= FRAGMENTO SELECCIONADO =
El título no debe llamar a confusión, pues,a estas alturas, como todo el mundo bien sabe, la clase obrera ha desaparecido y los héroes son una especie en extinción. O, al menos, eso nos cuentan los más prestigiosos sociólogos del momento. Ahora existen la casta y los indignados, los de arriba y los de abajo, los políticos y la gente de la calle, los musulmanes y los cristianos, el precariado y los trabajadores fijos, los autónomos y los trabajadores por cuenta ajena, los emprendedores y los vagos que esperan que el maná les caiga del cielo.
Pero hubo tiempos en los que había una clase obrera y otra clase capitalista. Es cierto que no todo era homogéneo en la clase obrera, ni tampoco entre los capitalistas, pero todos nos entendíamos. Básicamente, había quienes vivían de su trabajo y quienes lo hacían explotando el trabajo de los demás. El reparto justo de la riqueza disponible constituía el campo de batalla donde la lucha de clases se desenvolvía.

[Entradas de datos almacenadas]
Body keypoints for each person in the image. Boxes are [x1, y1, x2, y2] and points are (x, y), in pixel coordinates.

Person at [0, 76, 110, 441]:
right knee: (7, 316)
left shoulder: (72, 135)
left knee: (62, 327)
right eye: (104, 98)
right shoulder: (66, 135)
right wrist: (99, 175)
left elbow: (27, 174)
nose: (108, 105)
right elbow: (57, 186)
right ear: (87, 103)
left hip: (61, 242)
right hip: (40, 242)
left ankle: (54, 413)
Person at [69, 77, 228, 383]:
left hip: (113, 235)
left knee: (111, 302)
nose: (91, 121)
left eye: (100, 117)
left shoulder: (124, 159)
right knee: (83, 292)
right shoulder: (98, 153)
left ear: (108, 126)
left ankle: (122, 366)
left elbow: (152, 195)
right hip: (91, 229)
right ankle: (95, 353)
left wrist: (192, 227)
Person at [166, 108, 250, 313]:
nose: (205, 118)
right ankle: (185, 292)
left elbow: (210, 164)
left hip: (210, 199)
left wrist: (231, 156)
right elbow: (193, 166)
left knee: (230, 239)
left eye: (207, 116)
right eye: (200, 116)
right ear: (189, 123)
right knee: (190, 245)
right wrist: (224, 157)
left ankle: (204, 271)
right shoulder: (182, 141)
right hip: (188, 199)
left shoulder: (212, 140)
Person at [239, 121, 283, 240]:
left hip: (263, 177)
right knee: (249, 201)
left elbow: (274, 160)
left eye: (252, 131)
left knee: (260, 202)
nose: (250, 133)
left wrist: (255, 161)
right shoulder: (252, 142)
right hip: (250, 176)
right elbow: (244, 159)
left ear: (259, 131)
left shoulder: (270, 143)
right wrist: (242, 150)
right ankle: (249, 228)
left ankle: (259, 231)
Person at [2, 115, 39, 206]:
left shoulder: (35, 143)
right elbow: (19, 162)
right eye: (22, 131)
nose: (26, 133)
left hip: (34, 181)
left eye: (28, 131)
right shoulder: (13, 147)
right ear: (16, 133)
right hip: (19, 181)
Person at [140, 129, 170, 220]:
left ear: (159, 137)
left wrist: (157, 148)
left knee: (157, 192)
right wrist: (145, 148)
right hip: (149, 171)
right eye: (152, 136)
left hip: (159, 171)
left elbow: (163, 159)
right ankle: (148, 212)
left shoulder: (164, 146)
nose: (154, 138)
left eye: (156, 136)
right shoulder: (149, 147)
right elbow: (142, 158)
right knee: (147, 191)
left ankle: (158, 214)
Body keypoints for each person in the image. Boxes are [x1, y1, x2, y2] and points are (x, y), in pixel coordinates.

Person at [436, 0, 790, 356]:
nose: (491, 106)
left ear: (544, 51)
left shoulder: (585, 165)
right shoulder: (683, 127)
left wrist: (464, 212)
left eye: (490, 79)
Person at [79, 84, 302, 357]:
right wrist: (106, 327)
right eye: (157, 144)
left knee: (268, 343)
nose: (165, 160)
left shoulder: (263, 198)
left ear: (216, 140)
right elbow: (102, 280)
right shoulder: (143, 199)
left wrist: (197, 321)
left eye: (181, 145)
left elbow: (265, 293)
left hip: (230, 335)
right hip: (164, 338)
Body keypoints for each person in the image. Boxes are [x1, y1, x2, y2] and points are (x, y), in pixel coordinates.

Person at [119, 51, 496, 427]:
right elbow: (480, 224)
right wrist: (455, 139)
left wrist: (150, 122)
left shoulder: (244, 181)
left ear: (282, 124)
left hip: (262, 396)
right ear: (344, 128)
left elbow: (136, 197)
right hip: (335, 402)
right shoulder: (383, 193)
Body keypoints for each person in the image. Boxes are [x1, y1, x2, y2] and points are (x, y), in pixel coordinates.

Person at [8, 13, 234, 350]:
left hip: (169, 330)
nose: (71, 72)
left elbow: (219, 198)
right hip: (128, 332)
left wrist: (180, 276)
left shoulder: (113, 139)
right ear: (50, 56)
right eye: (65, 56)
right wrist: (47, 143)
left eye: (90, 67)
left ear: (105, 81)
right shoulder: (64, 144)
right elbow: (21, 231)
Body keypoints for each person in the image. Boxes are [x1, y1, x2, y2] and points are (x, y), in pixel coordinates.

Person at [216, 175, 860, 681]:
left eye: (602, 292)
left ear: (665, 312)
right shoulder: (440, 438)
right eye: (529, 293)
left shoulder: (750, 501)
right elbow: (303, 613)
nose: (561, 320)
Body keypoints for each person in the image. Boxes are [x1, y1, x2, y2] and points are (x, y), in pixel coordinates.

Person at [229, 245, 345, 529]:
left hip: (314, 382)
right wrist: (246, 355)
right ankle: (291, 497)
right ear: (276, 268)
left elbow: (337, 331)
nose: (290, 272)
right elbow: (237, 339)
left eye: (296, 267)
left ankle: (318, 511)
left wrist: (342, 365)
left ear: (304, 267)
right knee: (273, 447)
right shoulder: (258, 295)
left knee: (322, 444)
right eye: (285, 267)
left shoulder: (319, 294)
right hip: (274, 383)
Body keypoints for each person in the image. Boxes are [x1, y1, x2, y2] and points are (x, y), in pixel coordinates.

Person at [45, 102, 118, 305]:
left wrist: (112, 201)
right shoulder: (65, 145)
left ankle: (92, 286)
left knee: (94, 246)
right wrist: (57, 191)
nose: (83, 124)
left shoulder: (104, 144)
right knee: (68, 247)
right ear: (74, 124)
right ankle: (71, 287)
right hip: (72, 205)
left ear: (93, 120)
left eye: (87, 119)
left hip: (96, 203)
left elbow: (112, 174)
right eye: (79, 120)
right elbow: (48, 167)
--
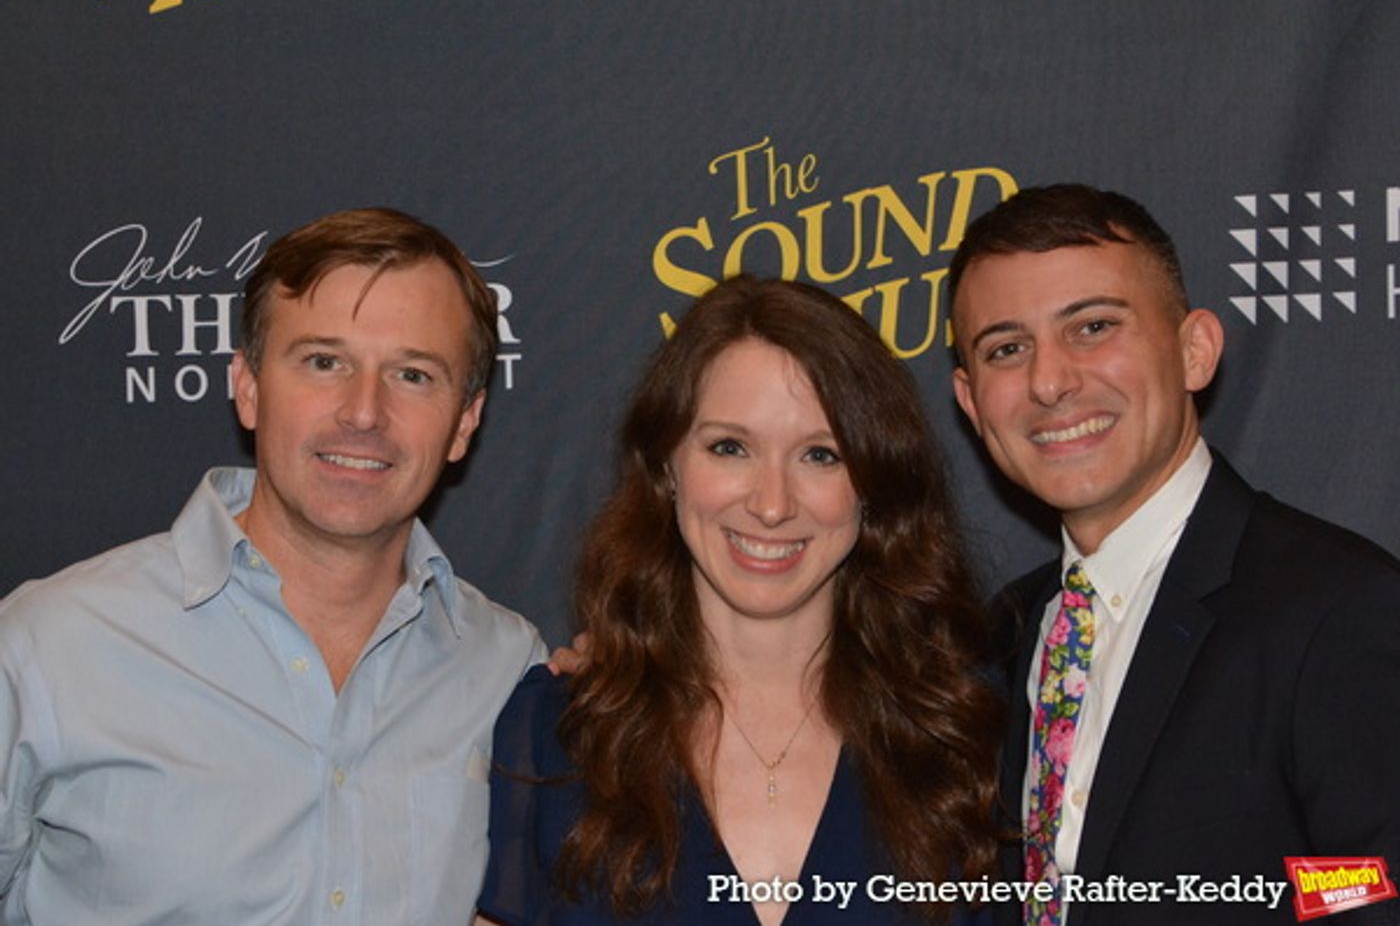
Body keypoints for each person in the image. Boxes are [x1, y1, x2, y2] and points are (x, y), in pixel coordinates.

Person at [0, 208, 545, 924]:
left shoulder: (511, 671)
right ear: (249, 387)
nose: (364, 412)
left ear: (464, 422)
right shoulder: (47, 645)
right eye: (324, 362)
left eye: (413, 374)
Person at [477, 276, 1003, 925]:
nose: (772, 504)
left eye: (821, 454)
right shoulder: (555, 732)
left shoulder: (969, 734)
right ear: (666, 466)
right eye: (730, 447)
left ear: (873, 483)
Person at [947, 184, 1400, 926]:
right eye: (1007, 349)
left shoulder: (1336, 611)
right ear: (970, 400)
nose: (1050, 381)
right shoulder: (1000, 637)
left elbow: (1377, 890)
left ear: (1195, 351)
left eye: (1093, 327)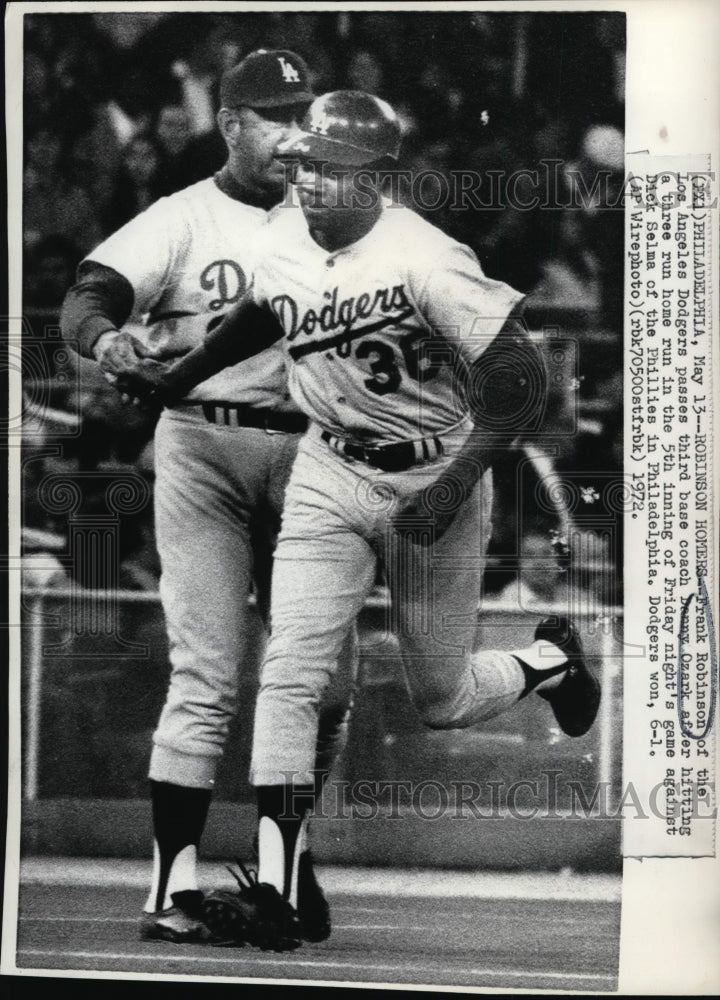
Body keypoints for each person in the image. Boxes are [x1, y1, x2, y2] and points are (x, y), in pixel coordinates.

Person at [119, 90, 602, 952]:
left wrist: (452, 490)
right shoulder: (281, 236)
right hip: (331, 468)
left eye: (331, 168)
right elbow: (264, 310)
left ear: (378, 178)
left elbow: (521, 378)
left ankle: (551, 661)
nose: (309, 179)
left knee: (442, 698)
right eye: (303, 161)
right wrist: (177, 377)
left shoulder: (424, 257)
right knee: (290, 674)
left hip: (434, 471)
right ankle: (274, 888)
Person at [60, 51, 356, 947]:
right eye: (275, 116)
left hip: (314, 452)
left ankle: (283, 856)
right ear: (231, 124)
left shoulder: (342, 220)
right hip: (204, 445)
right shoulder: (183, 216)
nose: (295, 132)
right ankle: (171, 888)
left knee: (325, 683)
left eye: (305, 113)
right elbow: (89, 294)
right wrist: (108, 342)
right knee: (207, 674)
...
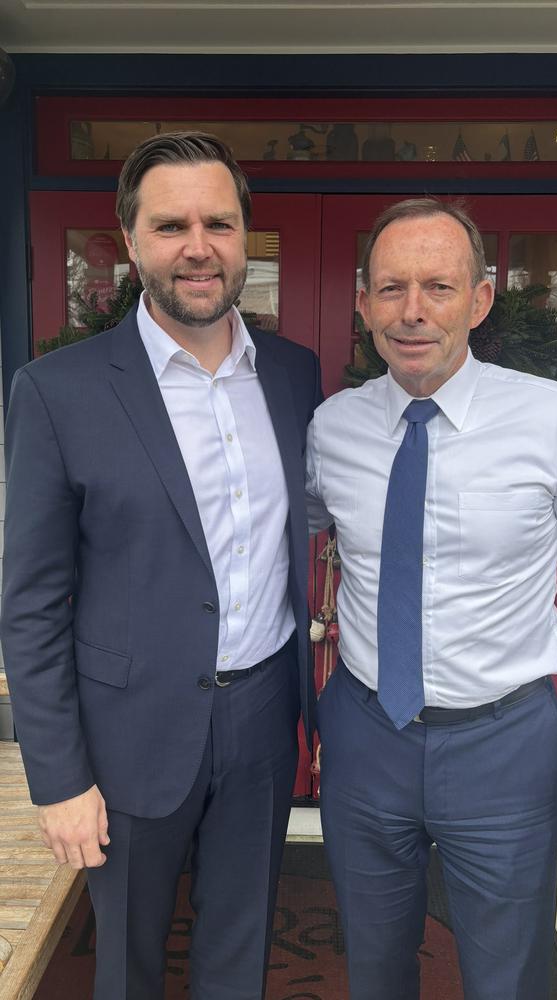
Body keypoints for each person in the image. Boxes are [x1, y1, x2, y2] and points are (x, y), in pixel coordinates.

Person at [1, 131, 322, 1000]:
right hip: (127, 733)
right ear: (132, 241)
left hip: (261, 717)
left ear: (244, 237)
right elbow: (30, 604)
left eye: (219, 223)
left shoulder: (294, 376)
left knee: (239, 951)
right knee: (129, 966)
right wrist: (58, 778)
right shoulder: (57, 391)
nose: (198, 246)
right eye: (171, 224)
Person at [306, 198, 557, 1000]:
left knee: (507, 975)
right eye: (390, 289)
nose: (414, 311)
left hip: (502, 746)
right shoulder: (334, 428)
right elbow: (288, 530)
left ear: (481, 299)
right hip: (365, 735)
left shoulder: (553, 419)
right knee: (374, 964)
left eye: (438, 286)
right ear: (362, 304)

= LO QUE SE PIDE =
Reproduzca la parte del fragmento sobre la clase obrera que se abre con "El título no" y se cierra con "caiga del cielo.", cambiando "casta" por "élite". Básese exclusivamente en el texto.

= RESPUESTA =
El título no debe llamar a confusión, pues,a estas alturas, como todo el mundo bien sabe, la clase obrera ha desaparecido y los héroes son una especie en extinción. O, al menos, eso nos cuentan los más prestigiosos sociólogos del momento. Ahora existen la élite y los indignados, los de arriba y los de abajo, los políticos y la gente de la calle, los musulmanes y los cristianos, el precariado y los trabajadores fijos, los autónomos y los trabajadores por cuenta ajena, los emprendedores y los vagos que esperan que el maná les caiga del cielo.